**Task statement**
Format every line of text in the records below as a JSON list of strings, one string per line, with blank lines omitted. Leave the pictures out of the list.

**Records shown**
_ _ _ _

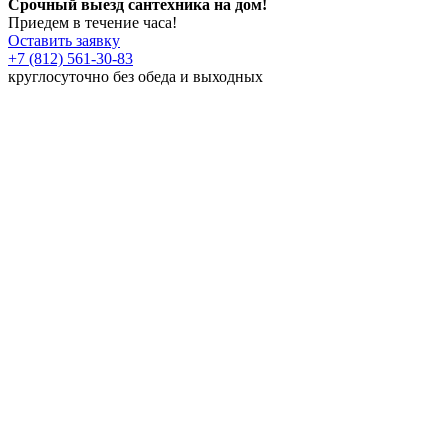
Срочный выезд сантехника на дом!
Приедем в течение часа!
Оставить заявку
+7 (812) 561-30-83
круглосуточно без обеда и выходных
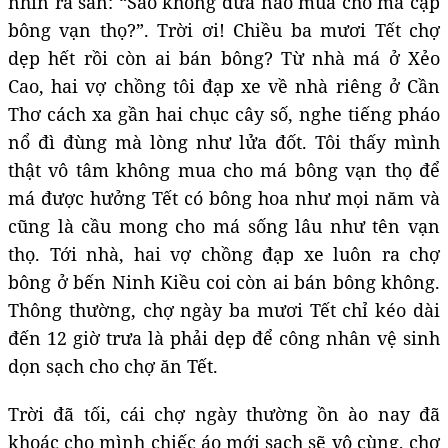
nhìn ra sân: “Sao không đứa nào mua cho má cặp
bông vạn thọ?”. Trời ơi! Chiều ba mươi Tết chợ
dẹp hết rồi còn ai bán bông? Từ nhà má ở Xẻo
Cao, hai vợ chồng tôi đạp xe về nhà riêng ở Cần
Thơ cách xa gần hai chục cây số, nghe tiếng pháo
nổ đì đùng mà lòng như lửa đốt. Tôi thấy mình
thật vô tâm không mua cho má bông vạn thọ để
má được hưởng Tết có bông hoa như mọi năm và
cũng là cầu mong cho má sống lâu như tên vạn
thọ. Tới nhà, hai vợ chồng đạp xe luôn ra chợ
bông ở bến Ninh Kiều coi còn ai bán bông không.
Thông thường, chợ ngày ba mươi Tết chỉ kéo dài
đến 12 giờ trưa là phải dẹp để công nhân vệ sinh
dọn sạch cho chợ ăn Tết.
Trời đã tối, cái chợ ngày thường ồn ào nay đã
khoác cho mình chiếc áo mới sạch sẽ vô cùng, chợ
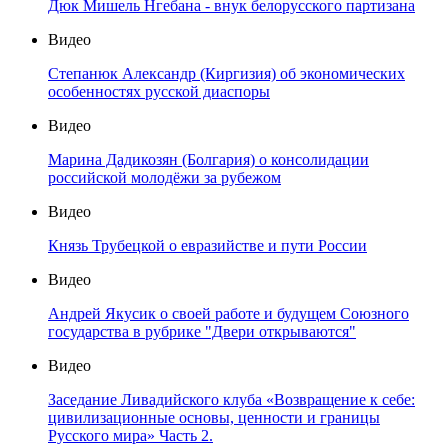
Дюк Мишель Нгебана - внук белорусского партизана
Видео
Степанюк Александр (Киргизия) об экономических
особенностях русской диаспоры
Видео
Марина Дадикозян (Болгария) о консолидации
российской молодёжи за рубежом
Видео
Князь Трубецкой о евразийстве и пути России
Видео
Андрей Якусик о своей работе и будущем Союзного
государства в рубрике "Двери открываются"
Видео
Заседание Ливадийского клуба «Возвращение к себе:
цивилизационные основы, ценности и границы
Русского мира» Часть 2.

_ _ _ _

**Solution for this problem**
[
  "Срочный выезд сантехника на дом!",
  "Приедем в течение часа!",
  "Оставить заявку",
  "+7 (812) 561-30-83",
  "круглосуточно без обеда и выходных",
  "nhìn ra sân: “Sao không đứa nào mua cho má cặp",
  "bông vạn thọ?”. Trời ơi! Chiều ba mươi Tết chợ",
  "dẹp hết rồi còn ai bán bông? Từ nhà má ở Xẻo",
  "Cao, hai vợ chồng tôi đạp xe về nhà riêng ở Cần",
  "Thơ cách xa gần hai chục cây số, nghe tiếng pháo",
  "nổ đì đùng mà lòng như lửa đốt. Tôi thấy mình",
  "thật vô tâm không mua cho má bông vạn thọ để",
  "má được hưởng Tết có bông hoa như mọi năm và",
  "cũng là cầu mong cho má sống lâu như tên vạn",
  "thọ. Tới nhà, hai vợ chồng đạp xe luôn ra chợ",
  "bông ở bến Ninh Kiều coi còn ai bán bông không.",
  "Thông thường, chợ ngày ba mươi Tết chỉ kéo dài",
  "đến 12 giờ trưa là phải dẹp để công nhân vệ sinh",
  "dọn sạch cho chợ ăn Tết.",
  "Trời đã tối, cái chợ ngày thường ồn ào nay đã",
  "khoác cho mình chiếc áo mới sạch sẽ vô cùng, chợ",
  "Дюк Мишель Нгебана - внук белорусского партизана",
  "Видео",
  "Степанюк Александр (Киргизия) об экономических",
  "особенностях русской диаспоры",
  "Видео",
  "Марина Дадикозян (Болгария) о консолидации",
  "российской молодёжи за рубежом",
  "Видео",
  "Князь Трубецкой о евразийстве и пути России",
  "Видео",
  "Андрей Якусик о своей работе и будущем Союзного",
  "государства в рубрике \"Двери открываются\"",
  "Видео",
  "Заседание Ливадийского клуба «Возвращение к себе:",
  "цивилизационные основы, ценности и границы",
  "Русского мира» Часть 2."
]